Bookworm Game: Automatic Discovery of LTE Vulnerabilities Through Documentation Analysis
Published in Security & Privacy, 2021
Recommended citation: Chen Y, Yao Y, Wang X F, et al. Bookworm Game: Automatic Discovery of LTE Vulnerabilities Through Documentation Analysis[C]. Security & Privacy, 2021. https://www.computer.org/csdl/pds/api/csdl/proceedings/download-article/1t0x9Hqia1G/pdf
Recommended citation: Chen Y, Yao Y, Wang X F, et al. Bookworm Game: Automatic Discovery of LTE Vulnerabilities Through Documentation Analysis[C]. Security & Privacy, 2021.
Abstract
In the past decade, the security of cellular networks has been increasingly under scrutiny, leading to the discovery of numerous vulnerabilities that expose the network and its users to a wide range of security risks, from denial of service to information leak. However, most of these findings have been made through ad-hoc manual analysis, which is inadequate for fundamentally enhancing the security assurance of a system as complex as the cellular network. An important observation is that the massive amount of technical documentation of cellular network can provide key insights into the protection it puts in place and help identify potential security flaws.

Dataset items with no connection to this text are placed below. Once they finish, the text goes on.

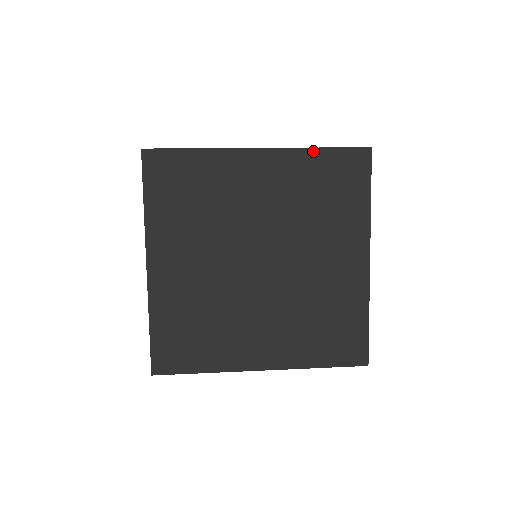
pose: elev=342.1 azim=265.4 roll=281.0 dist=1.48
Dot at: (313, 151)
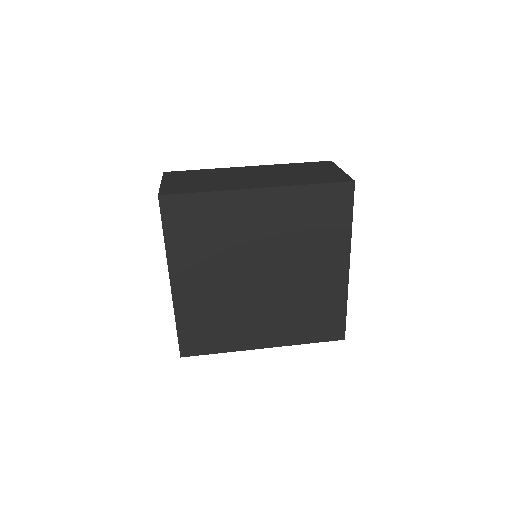
Dot at: (305, 187)
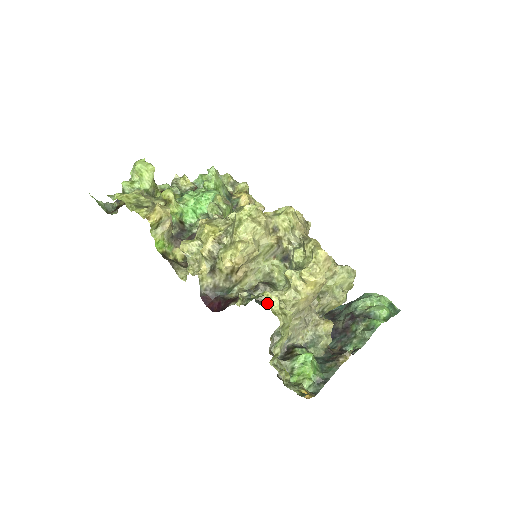
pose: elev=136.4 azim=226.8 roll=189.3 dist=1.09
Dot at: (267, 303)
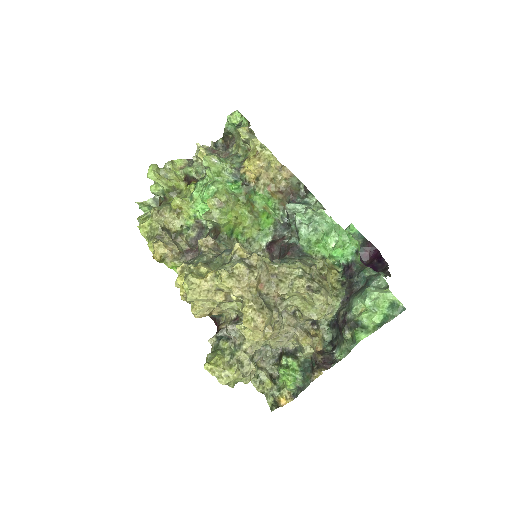
Dot at: (235, 342)
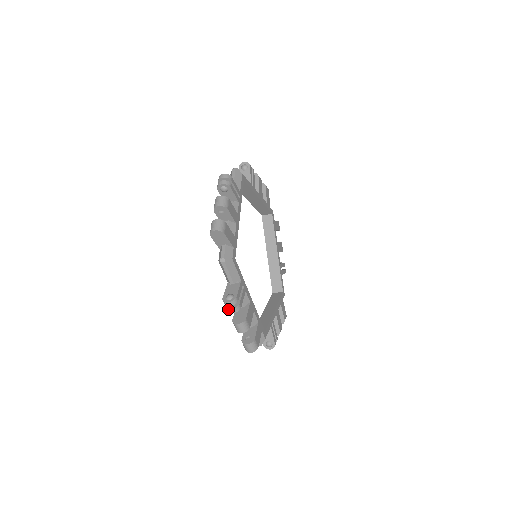
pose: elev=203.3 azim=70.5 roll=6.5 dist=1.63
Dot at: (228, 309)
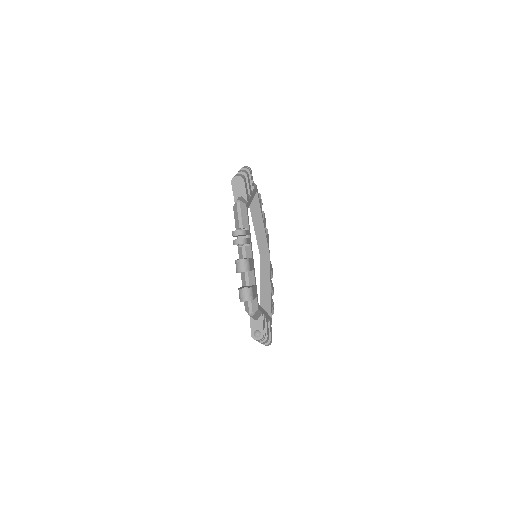
Dot at: (235, 240)
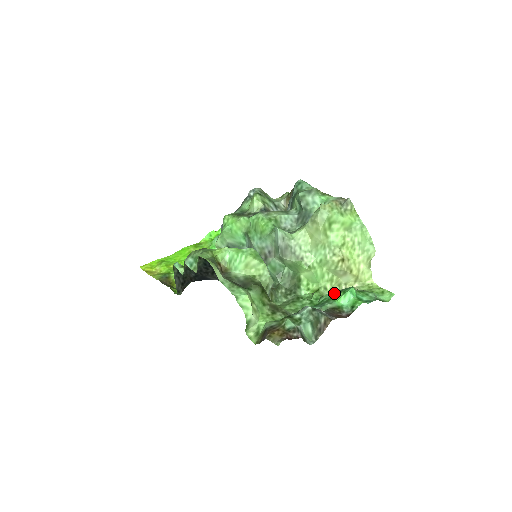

Particularly, we found that such documentation often contains hazard indicators (HIs)–the statement that describes a risky operation (eg, abort an ongoing procedure) when a certain event happens at a state, which can guide a test on the system to find out whether the operation can indeed be triggered by an unauthorized party to cause harm to the cellular core or legitimate users’ equipment. Based upon this observation, we present in this paper a new framework that makes the first step toward intelligent and systematic security analysis of cellular networks. Our approach, called Atomic, utilizes natural-language processing and machine learning techniques to scan a large amount of LTE documentation for HIs. The HIs discovered are further parsed and analyzed to recover state and event information for generating test cases. These test cases are further utilized to automatically construct tests in an LTE simulation environment, which runs the tests to detect the vulnerabilities in the LTE that allow the risky operations to happen without proper protection. In our research, we implemented Atomic and ran it on the LTE NAS specification, including 549 pages with 13,598 sentences and 283,850 words. In less than 5 hours, our prototype reported 42 vulnerabilities from 192 HIs discovered, including 10 never reported before, under two threat models. All these vulnerabilities have been confirmed through end-to-end attacks, which lead to unauthorized disruption of the LTE service a legitimate user’s equipment receives. We reported our findings to authorized parties and received their confirmation that these vulnerabilities indeed exist in major commercial carriers and $2,000 USD reward from Google.